Film #7 on Doctor Gash’s Top 10 Greatest Horror Movies… Ever! is a classic that was censored and scrutinized in its day for scenes of blasphemy and violence against children.
That’s right, today we may think of Frankenstein as just an old black and white monster movie, but upon its release in 1931, this movie was shocking.
Henry Frankenstein: Look! It’s moving. It’s alive. It’s alive…It’s alive, it’s moving, it’s alive, it’s alive, it’s alive, it’s alive, IT’S ALIVE!
Victor Moritz: Henry – In the name of God!
Henry Frankenstein: Oh, in the name of God! Now I know what it feels like to be God! “
We’ve been completely numbed to the power of Frankenstein. We’re hyper-exposed to The Monster as a cute, smiling Halloween staple, a clown (Herman Munster) and a character in children’s books (Frankenstein Makes a Sandwich by Adam Rex, for instance) and kids’ movies (Kevin James’ character in Hotel Transylvania and Sally from The Nightmare Before Christmas is a female version of The Monster…and that is just two off the top of my head). But let’s consider how this film was received when it was released over 80 years ago.

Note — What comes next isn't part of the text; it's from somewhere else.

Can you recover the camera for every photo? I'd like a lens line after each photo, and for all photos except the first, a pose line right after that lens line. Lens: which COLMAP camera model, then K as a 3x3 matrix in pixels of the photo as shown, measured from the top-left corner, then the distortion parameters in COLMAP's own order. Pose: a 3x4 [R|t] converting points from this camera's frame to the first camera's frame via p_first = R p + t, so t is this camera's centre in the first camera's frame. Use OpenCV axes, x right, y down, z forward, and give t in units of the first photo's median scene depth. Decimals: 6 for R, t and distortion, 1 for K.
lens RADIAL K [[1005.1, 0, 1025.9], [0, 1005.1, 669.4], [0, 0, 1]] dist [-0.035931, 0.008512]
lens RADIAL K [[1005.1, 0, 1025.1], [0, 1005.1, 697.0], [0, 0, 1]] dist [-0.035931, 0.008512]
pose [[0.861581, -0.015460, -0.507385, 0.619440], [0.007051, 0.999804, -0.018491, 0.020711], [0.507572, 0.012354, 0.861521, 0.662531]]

We can’t be swayed by what The Monster has become but rather simply remember what he is. He is a jigsaw corpse pieced together from random bodies, driven by a demented criminal brain, and reanimated by a mad scientist. The Monster is completely lost in a world that is foreign to him. He’s tortured and cast aside by his creators…and then the monstrosity is unleashed upon the public with horrific results.
Although society’s main image of the Frankenstein Monster is undoubtedly cartoonish and fun, we must remember that upon its release, this film was considered so extreme it was actually censored in some parts. You have to remember this was 80 years ago and the sections that were removed from some prints of the film could air on prime time network television these days, but at the time, they were intense. Fans of the film will not be surprised to learn that the most scrutinized scene was the one involving The Monster throwing young Maria into the lake when he misunderstood the game they were playing together. On some prints of the film the entire second half of the of that scene, from when The Monster realized he no longer had flowers to throw into the water, through the end was cut.

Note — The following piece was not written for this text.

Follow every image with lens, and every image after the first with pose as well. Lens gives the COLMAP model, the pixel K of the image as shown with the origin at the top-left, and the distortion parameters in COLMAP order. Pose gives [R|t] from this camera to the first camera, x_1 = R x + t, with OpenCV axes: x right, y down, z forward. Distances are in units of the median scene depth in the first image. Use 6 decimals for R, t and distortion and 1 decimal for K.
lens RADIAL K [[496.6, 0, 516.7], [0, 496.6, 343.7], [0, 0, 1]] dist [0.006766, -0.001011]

More surprising is the scene when Henry Frankenstein actually brought the creature to life. He became extremely excited and proclaimed, “Now I know what it feels like to be God.” As John Lennon learned, comparing oneself to a popular deity usually doesn’t go over very well with the general public. There was an uproar over that line in the film and in many prints it was drown out with a large thunderclap. Other scenes that were cut at times were Fritz’s sadistic glee while torturing The Monster with a torch and the actual needle injecting The Monster while the doctor was subduing him. Pretty tame stuff by today’s standards, but at the time some places considered too much for the public to handle.

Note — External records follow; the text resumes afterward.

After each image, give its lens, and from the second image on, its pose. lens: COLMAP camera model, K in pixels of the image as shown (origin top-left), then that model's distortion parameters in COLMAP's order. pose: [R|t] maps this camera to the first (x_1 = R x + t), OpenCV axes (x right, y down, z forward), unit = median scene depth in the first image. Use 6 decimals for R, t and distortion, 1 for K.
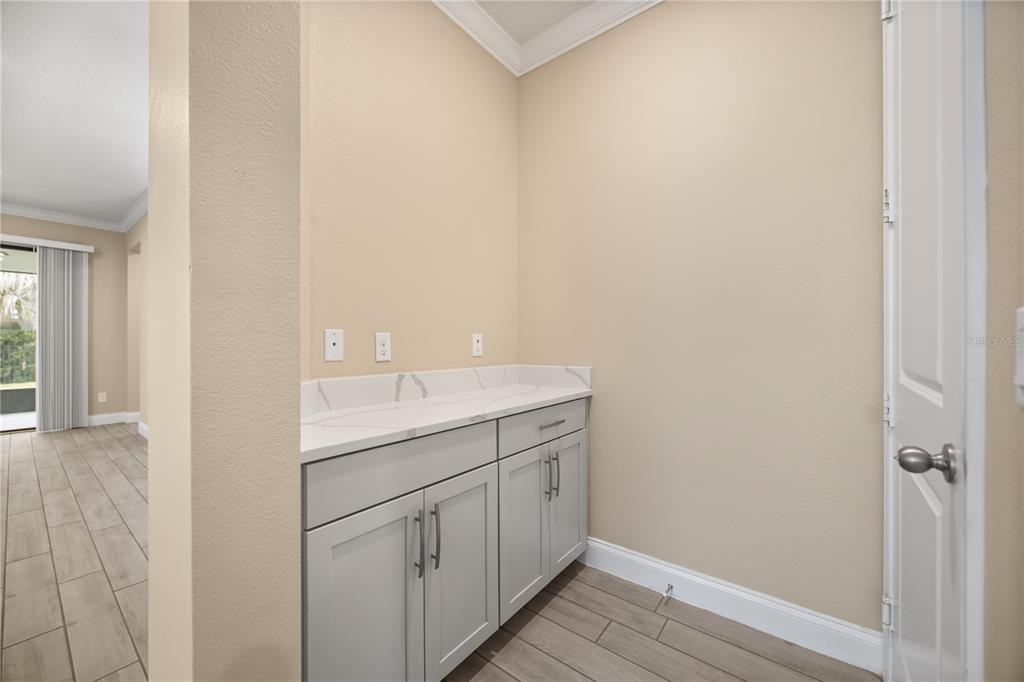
lens RADIAL K [[394.1, 0, 514.9], [0, 394.1, 339.7], [0, 0, 1]] dist [-0.000670, 0.000186]
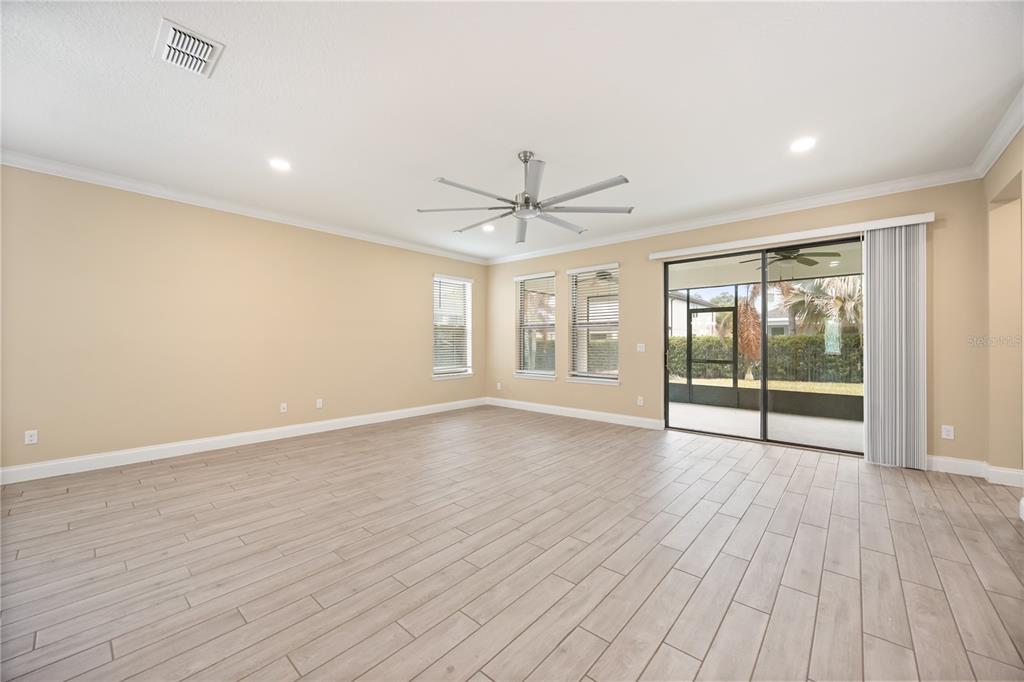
lens RADIAL K [[394.1, 0, 514.5], [0, 394.1, 339.4], [0, 0, 1]] dist [-0.000670, 0.000186]
pose [[-0.047118, -0.003389, -0.998884, -0.331700], [0.000733, 0.999994, -0.003428, -0.010928], [0.998889, -0.000894, -0.047115, 0.285653]]
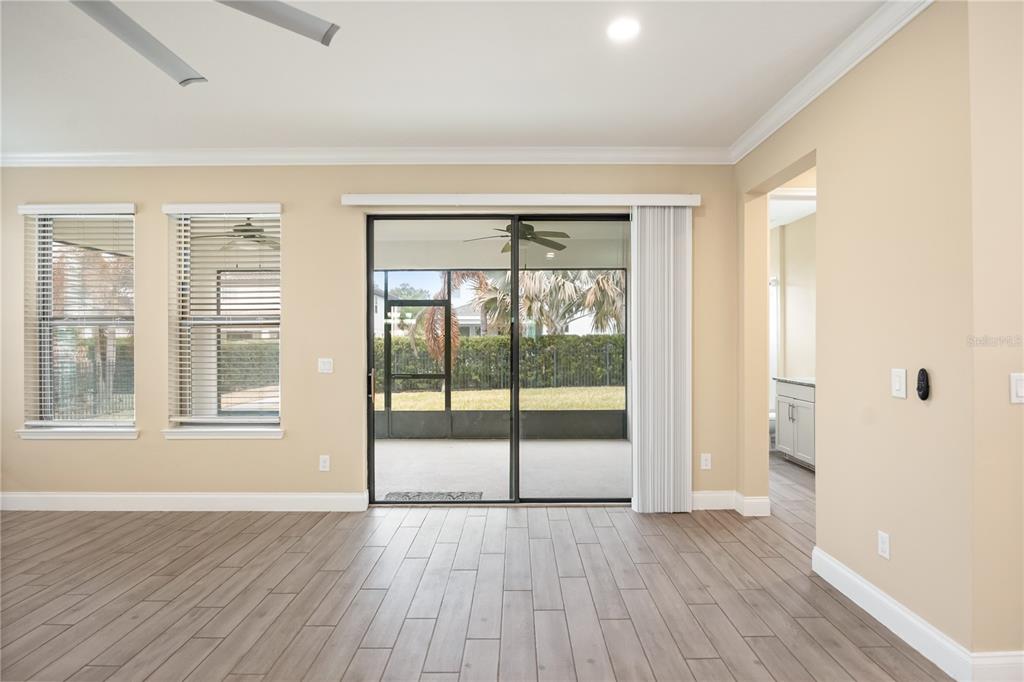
lens RADIAL K [[503.7, 0, 519.3], [0, 503.7, 341.9], [0, 0, 1]] dist [-0.011437, -0.000595]
pose [[0.622443, 0.001636, -0.782664, -0.642396], [0.002255, 0.999990, 0.003883, -0.028293], [0.782662, -0.004182, 0.622433, 0.337530]]
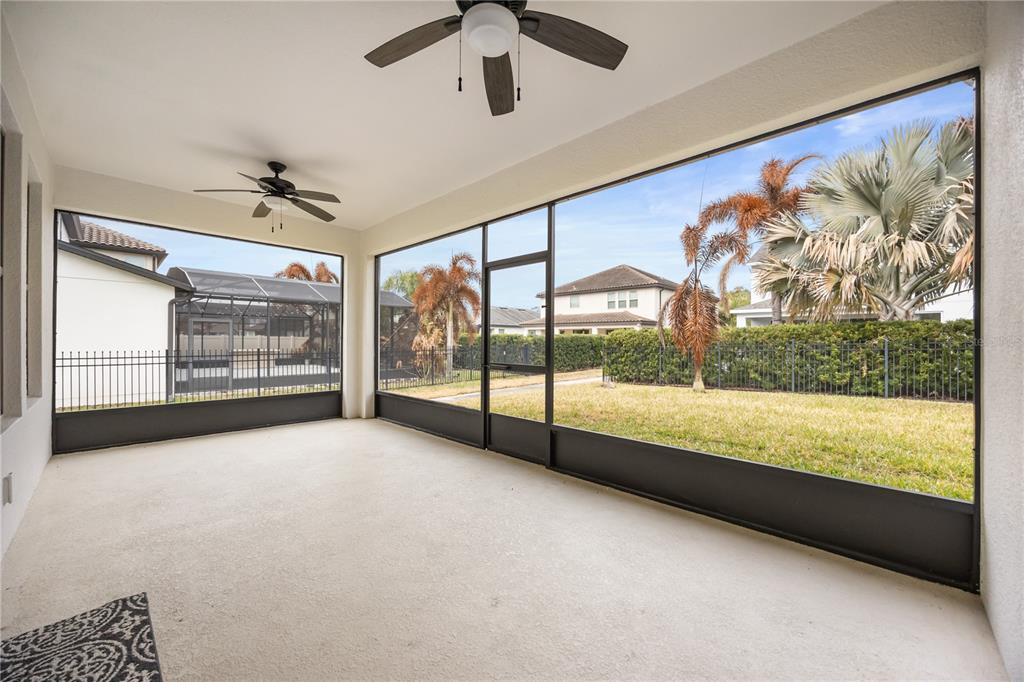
lens RADIAL K [[394.1, 0, 512.6], [0, 394.1, 342.7], [0, 0, 1]] dist [-0.000670, 0.000186]
pose [[-0.117155, -0.000507, -0.993113, -1.089560], [-0.002847, 0.999996, -0.000174, 0.038353], [0.993110, 0.002807, -0.117156, 1.067580]]
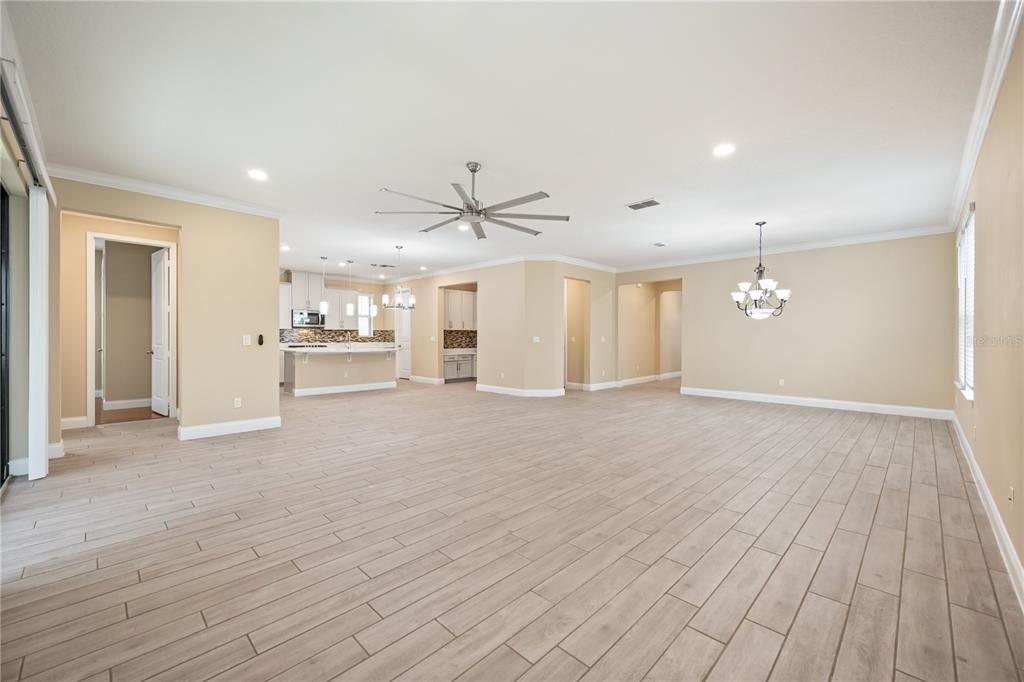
lens RADIAL K [[421.6, 0, 514.1], [0, 421.6, 339.3], [0, 0, 1]] dist [0.003101, 0.000311]
pose [[0.113987, -0.003899, 0.993475, -1.644496], [-0.005100, 0.999977, 0.004509, -0.003231], [-0.993469, -0.005580, 0.113964, 0.122039]]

As for the main characters, the maniacal nature of Dr. Henry Frankenstein (Colin Clive) fuels the emotion of the film, but the true strength is in the performance of Boris Karloff as The Monster. Rarely in the history of cinema has anyone delivered such a memorable performance without ever uttering a single intelligible word. Karloff does a brilliant job of conveying anger, fear, confusion and hate, without verbally expressing anything more than grunts and growls. And director James Whale did a legendary job directing the iconic film.
Perhaps the most thrilling moment in the film comes when the doctor pulls the cover away and reveals his creation underneath. Remember, all of us were already very familiar with the Frankenstein Monster before viewing this film, but can you imagine the reaction of audiences originally seeing Frankenstein who had no idea what to expect. You have to envy them. Certainly make-up artist Jack Pierce needs to be credited here, as he was the one who designed the ‘flat-head’ look to The Monster (Pierce also worked on Karloff’s Mummy and Lon Chaney’s Wolfman. Certainly an impressive pedigree).
As far as influential horror films go, perhaps no movie can claim a bigger role than Frankenstein. With shocking imagery and brilliant performances this classic no doubt deserves its place among the greatest horror films of all time.